Inflation weit entfernt vom EZB-Ziel
Sowohl in Deutschland als auch im Euroraum haben sich die Teuerungsraten in den vergangenen Monaten immer weiter vom Ziel der EZB entfernt. In Deutschland kletterte die Inflation im November auf 5,2 Prozent. Der für die EZB-Geldpolitik maßgebliche harmonisierte Verbraucherpreisindex HVPI lag in Europas größter Volkswirtschaft sogar um 6,0 Prozent über Vorjahresniveau. Im Euroraum legten im November die Verbraucherpreise im Jahresvergleich um 4,9 Prozent zu - das ist die höchste Inflation seit Bestehen des gemeinsamen Währungsraums.
Die EZB erklärt den sprunghaften Anstieg der Teuerung vor allem mit Sonderfaktoren, die sich im nächsten Jahr abschwächen sollten: etwa die Erholung der Ölpreise nach dem Corona-Schock und Lieferengpässe infolge gestiegener Nachfrage. Zudem schlage derzeit die Rücknahme der vorübergehenden Mehrwertsteuersenkung in Deutschland durch. Der scheidende Bundesbank-Präsident Jens Weidmann hatte wiederholt gemahnt, das Risiko einer zu hohen Inflation nicht zu unterschätzen. Die Geldpolitik solle «nicht zu lange an ihrem derzeit sehr expansiven Kurs festhalten». Am Donnerstag hatte Weidmann ein letztes Mal Gelegenheit, im EZB-Rat für seine Position zu werben: Er gibt sein Amt als Bundesbank-Präsident nach gut zehn Jahren zum 31. Dezember vorzeitig auf und scheidet damit auch aus dem höchsten EZB-Entscheidungsgremium aus.
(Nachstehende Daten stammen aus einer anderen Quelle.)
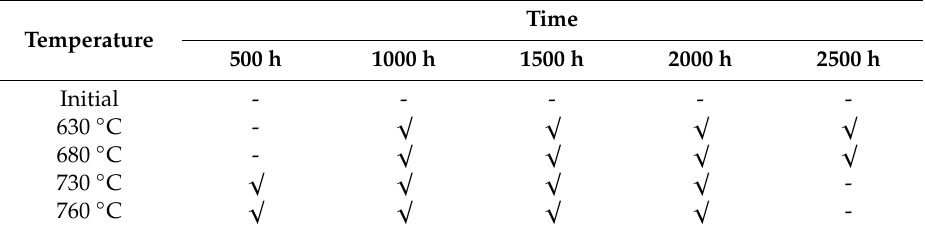
Table 1. Experimental parameters of thermal exposure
Zinserhöhung auf der Insel
Die Bank von England (BoE) erhöht als erste der großen Zentralbanken weltweit die Zinsen seit Ausbruch der Corona-Pandemie. Der geldpolitische Schlüsselsatz wurde am Donnerstag überraschend von 0,1 auf 0,25 Prozent angehoben. Die Währungshüter reagieren bei einem Votum von 8:1 damit auf den rasanten Preisanstieg auf der Insel. Die Inflation schoss zuletzt mit 5,1 Prozent weit über das Ziel der Notenbank hinaus und lag auf dem höchsten Stand seit über zehn Jahren. Die BoE rechnet nun für April sogar mit sechs Prozent. Viele Fachleute hatten wegen der verschärften Corona-Lage noch nicht mit einer strafferen Geldpolitik gerechnet. "Angesichts der hohen Neuinfektionen ist der Zinsschritt mutig", sagte Chefökonom Alexander Krüger vom Bankhaus Lampe.
LBBW-Experte Elmar Völker sieht die britische Notenbank hier im Dilemma: "Der steile Anstieg der Inflation im Königreich drängt zum geldpolitischen Gegensteuern, während die rasante Ausbreitung der Omikron-Variante des Coronavirus die Konjunkturrisiken vergrößert und die Erholung schlimmstenfalls aus der Spur werfen könnte." Die britische Notenbank erklärte, dass die neue Corona-Mutante zwar kurzfristig die Wirtschaft belasten werde, die mittelfristigen Auswirkungen auf die Inflation aber unklar seien.